Fiction Friday: Fruit of Knowledge, Seed of Truth, by Andrea Howe
By ctan. Filed in Fiction |Tags: andrea howe, microfiction
Fruit of Knowledge, Seed of Truth
by Andrea Howe
They claimed she tried to kill me, and called it poison. I know better.
That is how it is in tales; a stepmother is always evil, a Queen all the more so, cruel and jealous. Truth be told, I know that she let me learn things from her in secret while we moved through the confines of the story that eternally bound us. I was the very picture of innocence, but while attentions were elsewhere, I crept to the secret room where she cast her spells and stirred her potions – and she knew I watched, leaving the door open for me. There was little enough power in our world for a woman, even a princess. Even a sorceress queen.
I watched as she created tinctures and salves to make her skin soft and beautiful, and too, to make it tingle until she sighed and squirmed. I heard how she called upon creatures of otherworld to tend to her when my father the king found too much else to occupy his royal time.
The huntsman she sent into the wood with me was one of her trusted own; he never realized the charm she worked upon him to soften his heart, and free me to the world outside the confines of the castle. I found the seven little men, slight and twisted from their stooping in the mine, and they were kind to me. It was with them I stayed, and with them I waited, until she could come to me in disguise, and through the prescribed litany of supposed falsehood, give to me the apple that she’d infused.
It made me sleep, and in that thrall, they came to me. The creatures of the otherworld that so enjoyed her pleasures without chance of an accidental child were more than happy to offer me the same.
The one that came first returned the most often; so little was solid to him; eyes that burned like a sunset, and a smile like the crescent moon that would follow as, shifted into this dreamworld between the otherworld and my own, insubstantial hands slid over me and awakened my dreamflesh. I wonder if perhaps, as the seven little men mourned my fallen form, it did not grow flushed. I am told that I was the picture of health.
That one part of him was wonderfully solid, though; I was indoctrinated to the sweet joys of coupling without pain. Floating in a world without substance, he pressed to me, enfolded me with the entirety of himself, and slid unhampered between my thighs. I took him in, quite solid there, ceaseless and urgent. I took him, and he took me without reservation. That I was virgin mattered not. That I was princess mattered not.
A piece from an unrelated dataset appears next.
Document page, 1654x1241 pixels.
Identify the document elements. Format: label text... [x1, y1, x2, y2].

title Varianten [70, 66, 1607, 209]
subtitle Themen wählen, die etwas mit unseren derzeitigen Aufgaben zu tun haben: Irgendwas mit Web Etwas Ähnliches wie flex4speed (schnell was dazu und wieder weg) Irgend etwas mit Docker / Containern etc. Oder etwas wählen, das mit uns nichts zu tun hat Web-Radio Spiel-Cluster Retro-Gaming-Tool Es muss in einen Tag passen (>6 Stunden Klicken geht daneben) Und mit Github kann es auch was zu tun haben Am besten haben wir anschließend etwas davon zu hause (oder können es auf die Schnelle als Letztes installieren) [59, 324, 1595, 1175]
I was woman. That mattered, and we twined, him filling and awakening me to new knowledge in my ensorcelled sleep, teaching me the thousand joys of touch, of taste, even of teeth upon flesh that could not be marked. He was the first to bring me, guiding me through whimpering and shudders to the point of screaming like a wildwoman, and them pushing me further; betimes the touch of others joined him upon me, and within me.
Perhaps my ruby lips were parted for the ghosts of the moans that soughed from me; perhaps, beneath my carefully arranged gown, there was a slow lovetrickle in the dark and hidden nest of my innocent womanhood.
It is for the best that they thought me nearly dead, ensconced me in glass upon a bier, and guarded me without inspection. How many times did the glass fog from my breath? How many times did my form quiver, unnoticed, and subside? Hours, and days, I reveled in the unbridled carnality that should never have been allowed me, until I was awakened rudely; the suction of my prince’s kiss ripped that delicious bit of apple from my throat, and I lost the taste of the otherhim’s shaft between my lips along with it.
Awoke, I, to a gaze desirous and worshipful; I had not met this man, yet he swept me from my bier, bidding me wave farewell to the little men who had watched over me, and I sat upon his lap, borne toward a new castle. I gazed into his eyes, still tasting apple, cheeks flushed with the remembrance of what he’d stolen me from, and shifted slowly with the rhythmic bounce and sway of his horse. It was subtle; after all, I am Princess, and not meant to know the effect my form has upon a man. But I knew it, and felt how he stiffened, and then tensed, trying not to stiffen.
He could not hide the glint of burning sunset buried deep in his eyes, and while he soothed me and wished vengeance upon my stepmother, I shook my head and smiled. Soon enough I too would become Queen, and he the king in my bed – but I would know how to keep him there. For my wedding gift, from my father’s kingdom, came the seedling of an apple tree, and I planted it in my private garden.
They claimed she tried to kill me, and called it poison. I know better.
–
There is no Dana. There is also no Zuul. But there is Andrea Howe! And you can find her as BlissMorgan on Twitter.



Monday, October 5th 2009 at 8:53 am |
Very well written. I enjoyed this immensely!
Tuesday, October 6th 2009 at 7:32 pm |
Delicious, as always, Andrea!
Sunday, October 18th 2009 at 2:51 pm |
Am glad I finally came back to read this. Evocative and quite dazzling.